[EXTRACTED RECORDS]:
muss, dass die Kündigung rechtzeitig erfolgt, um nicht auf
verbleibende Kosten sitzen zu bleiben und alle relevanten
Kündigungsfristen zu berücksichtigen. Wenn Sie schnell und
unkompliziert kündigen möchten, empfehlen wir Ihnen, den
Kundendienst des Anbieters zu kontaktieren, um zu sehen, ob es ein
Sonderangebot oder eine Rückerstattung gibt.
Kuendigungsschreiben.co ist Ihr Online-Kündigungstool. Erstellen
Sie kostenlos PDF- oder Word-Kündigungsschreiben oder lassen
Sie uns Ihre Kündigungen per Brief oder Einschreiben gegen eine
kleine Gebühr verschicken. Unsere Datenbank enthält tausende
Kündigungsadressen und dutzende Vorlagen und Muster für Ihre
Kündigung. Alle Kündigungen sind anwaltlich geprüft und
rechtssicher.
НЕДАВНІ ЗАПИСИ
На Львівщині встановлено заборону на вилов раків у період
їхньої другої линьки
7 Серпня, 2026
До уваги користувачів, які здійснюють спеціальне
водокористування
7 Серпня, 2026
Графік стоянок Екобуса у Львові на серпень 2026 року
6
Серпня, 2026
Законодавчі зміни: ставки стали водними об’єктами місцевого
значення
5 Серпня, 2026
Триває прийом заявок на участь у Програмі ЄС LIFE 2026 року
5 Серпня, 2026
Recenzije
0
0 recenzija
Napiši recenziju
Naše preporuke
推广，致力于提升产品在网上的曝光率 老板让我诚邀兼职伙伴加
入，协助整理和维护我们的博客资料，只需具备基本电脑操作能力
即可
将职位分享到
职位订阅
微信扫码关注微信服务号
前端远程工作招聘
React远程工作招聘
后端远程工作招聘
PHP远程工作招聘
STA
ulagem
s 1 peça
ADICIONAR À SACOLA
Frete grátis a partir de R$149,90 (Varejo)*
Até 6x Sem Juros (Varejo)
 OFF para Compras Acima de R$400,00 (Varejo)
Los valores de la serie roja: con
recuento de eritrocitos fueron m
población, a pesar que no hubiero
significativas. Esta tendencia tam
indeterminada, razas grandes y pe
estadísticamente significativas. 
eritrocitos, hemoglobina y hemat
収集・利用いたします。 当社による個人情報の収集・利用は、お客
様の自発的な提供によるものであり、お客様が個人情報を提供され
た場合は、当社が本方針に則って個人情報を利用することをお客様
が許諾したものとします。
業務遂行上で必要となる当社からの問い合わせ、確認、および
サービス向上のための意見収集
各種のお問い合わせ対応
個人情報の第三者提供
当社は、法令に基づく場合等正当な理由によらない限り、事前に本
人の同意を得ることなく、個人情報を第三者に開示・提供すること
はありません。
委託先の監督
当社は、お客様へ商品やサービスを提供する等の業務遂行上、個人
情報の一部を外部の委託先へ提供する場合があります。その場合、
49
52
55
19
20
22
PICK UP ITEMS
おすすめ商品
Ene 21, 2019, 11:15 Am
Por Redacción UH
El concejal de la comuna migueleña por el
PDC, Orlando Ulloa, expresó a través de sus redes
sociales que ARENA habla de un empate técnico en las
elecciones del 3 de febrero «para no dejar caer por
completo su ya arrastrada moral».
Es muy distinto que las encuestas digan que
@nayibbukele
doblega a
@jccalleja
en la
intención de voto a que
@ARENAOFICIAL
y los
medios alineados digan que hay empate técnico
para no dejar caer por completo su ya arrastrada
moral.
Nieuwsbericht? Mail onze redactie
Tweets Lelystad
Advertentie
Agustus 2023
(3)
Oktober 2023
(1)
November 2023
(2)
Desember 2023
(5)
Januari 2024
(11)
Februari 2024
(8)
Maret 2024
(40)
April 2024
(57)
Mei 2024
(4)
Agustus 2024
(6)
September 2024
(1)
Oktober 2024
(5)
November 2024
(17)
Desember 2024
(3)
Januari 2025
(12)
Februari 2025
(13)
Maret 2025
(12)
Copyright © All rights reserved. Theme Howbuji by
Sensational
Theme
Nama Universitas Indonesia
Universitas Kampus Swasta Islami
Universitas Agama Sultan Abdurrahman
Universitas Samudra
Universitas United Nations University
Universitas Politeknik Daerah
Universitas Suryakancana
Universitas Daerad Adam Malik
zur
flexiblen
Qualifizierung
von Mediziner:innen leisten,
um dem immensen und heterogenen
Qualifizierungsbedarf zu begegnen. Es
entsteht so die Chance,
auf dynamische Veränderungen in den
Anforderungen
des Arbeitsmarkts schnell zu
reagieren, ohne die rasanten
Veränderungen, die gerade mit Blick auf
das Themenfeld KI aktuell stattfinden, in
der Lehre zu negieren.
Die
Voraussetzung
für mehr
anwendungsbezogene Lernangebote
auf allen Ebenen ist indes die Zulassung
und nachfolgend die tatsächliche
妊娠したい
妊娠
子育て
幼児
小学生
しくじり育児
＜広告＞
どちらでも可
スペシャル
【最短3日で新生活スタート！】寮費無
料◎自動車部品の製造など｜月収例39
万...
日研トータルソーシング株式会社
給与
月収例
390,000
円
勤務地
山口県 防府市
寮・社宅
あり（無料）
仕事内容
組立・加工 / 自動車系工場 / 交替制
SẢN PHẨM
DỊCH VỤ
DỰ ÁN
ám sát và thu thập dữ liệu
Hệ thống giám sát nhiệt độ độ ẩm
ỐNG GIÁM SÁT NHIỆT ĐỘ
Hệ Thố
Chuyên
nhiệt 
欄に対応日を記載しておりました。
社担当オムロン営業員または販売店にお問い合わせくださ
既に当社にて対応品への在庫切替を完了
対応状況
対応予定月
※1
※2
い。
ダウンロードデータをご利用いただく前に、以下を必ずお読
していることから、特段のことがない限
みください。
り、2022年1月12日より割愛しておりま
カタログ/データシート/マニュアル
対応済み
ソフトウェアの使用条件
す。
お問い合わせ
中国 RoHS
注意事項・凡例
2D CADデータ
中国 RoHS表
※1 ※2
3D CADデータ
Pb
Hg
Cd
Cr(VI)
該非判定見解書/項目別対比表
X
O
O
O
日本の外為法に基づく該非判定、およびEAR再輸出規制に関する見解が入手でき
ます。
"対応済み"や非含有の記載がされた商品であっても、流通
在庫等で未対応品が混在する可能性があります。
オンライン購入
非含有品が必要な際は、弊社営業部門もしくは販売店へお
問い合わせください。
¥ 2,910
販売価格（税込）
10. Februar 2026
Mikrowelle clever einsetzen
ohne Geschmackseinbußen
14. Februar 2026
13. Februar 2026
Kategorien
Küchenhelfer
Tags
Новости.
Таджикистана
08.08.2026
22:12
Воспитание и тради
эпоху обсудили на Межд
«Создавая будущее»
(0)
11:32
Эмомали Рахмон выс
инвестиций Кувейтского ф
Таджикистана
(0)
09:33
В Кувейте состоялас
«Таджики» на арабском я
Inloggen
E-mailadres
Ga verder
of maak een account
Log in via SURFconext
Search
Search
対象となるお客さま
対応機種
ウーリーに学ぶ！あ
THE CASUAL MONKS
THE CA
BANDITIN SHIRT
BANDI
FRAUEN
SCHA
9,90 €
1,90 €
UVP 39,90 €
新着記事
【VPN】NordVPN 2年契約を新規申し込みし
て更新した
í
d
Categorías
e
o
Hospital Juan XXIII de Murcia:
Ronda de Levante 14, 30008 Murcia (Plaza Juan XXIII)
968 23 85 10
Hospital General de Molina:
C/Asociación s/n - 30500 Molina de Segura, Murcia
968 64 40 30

[ASSIGNMENT]:
The line with "НЕДАВНІ ЗАПИСИ" marks the end; reproduce exactly every line from the start of the entries up to it, that line included.

[FINISHED TASK]:
muss, dass die Kündigung rechtzeitig erfolgt, um nicht auf
verbleibende Kosten sitzen zu bleiben und alle relevanten
Kündigungsfristen zu berücksichtigen. Wenn Sie schnell und
unkompliziert kündigen möchten, empfehlen wir Ihnen, den
Kundendienst des Anbieters zu kontaktieren, um zu sehen, ob es ein
Sonderangebot oder eine Rückerstattung gibt.
Kuendigungsschreiben.co ist Ihr Online-Kündigungstool. Erstellen
Sie kostenlos PDF- oder Word-Kündigungsschreiben oder lassen
Sie uns Ihre Kündigungen per Brief oder Einschreiben gegen eine
kleine Gebühr verschicken. Unsere Datenbank enthält tausende
Kündigungsadressen und dutzende Vorlagen und Muster für Ihre
Kündigung. Alle Kündigungen sind anwaltlich geprüft und
rechtssicher.
НЕДАВНІ ЗАПИСИ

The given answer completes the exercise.